To do – Print the lines below word for word, leaving out the pictures.

Start of Block

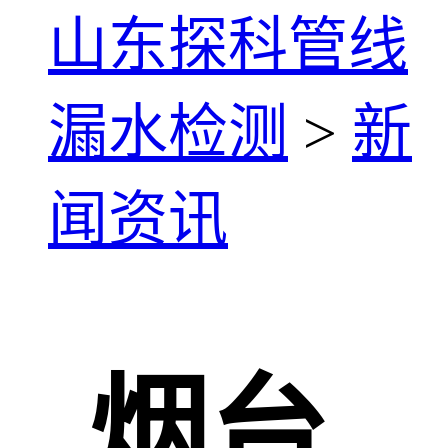
山东探科管线
漏水检测
>
新
闻资讯
烟台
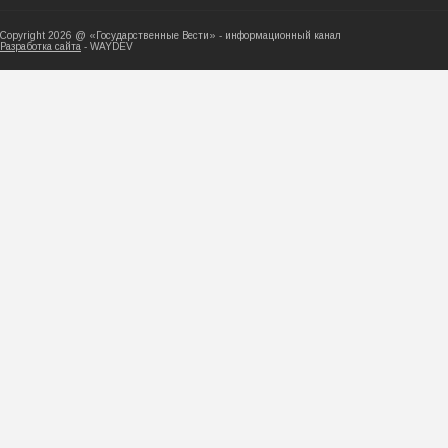
Copyright 2026 @ «Государственные Вести» - ин
Разработка сайта
- WAYDEV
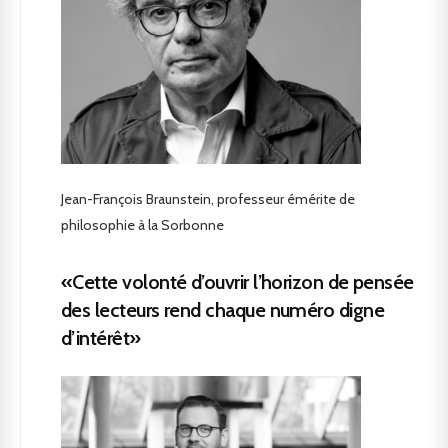
Jean-François Braunstein, professeur émérite de
philosophie à la Sorbonne
«Cette volonté d’ouvrir l’horizon de pensée
des lecteurs rend chaque numéro digne
d’intérêt»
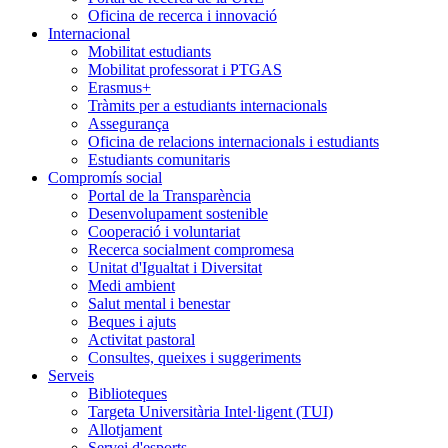
Oficina de recerca i innovació
Internacional
Mobilitat estudiants
Mobilitat professorat i PTGAS
Erasmus+
Tràmits per a estudiants internacionals
Assegurança
Oficina de relacions internacionals i estudiants
Estudiants comunitaris
Compromís social
Portal de la Transparència
Desenvolupament sostenible
Cooperació i voluntariat
Recerca socialment compromesa
Unitat d'Igualtat i Diversitat
Medi ambient
Salut mental i benestar
Beques i ajuts
Activitat pastoral
Consultes, queixes i suggeriments
Serveis
Biblioteques
Targeta Universitària Intel·ligent (TUI)
Allotjament
Servei d'esports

End of Block

Output of the exercise –
山东探科管线
漏水检测
>
新
闻资讯
烟台
Copyright 2026 @ «Государственные Вести» - ин
Разработка сайта
- WAYDEV
Jean-François Braunstein, professeur émérite de
philosophie à la Sorbonne
«Cette volonté d’ouvrir l’horizon de pensée
des lecteurs rend chaque numéro digne
d’intérêt»
Oficina de recerca i innovació
Internacional
Mobilitat estudiants
Mobilitat professorat i PTGAS
Erasmus+
Tràmits per a estudiants internacionals
Assegurança
Oficina de relacions internacionals i estudiants
Estudiants comunitaris
Compromís social
Portal de la Transparència
Desenvolupament sostenible
Cooperació i voluntariat
Recerca socialment compromesa
Unitat d'Igualtat i Diversitat
Medi ambient
Salut mental i benestar
Beques i ajuts
Activitat pastoral
Consultes, queixes i suggeriments
Serveis
Biblioteques
Targeta Universitària Intel·ligent (TUI)
Allotjament
Servei d'esports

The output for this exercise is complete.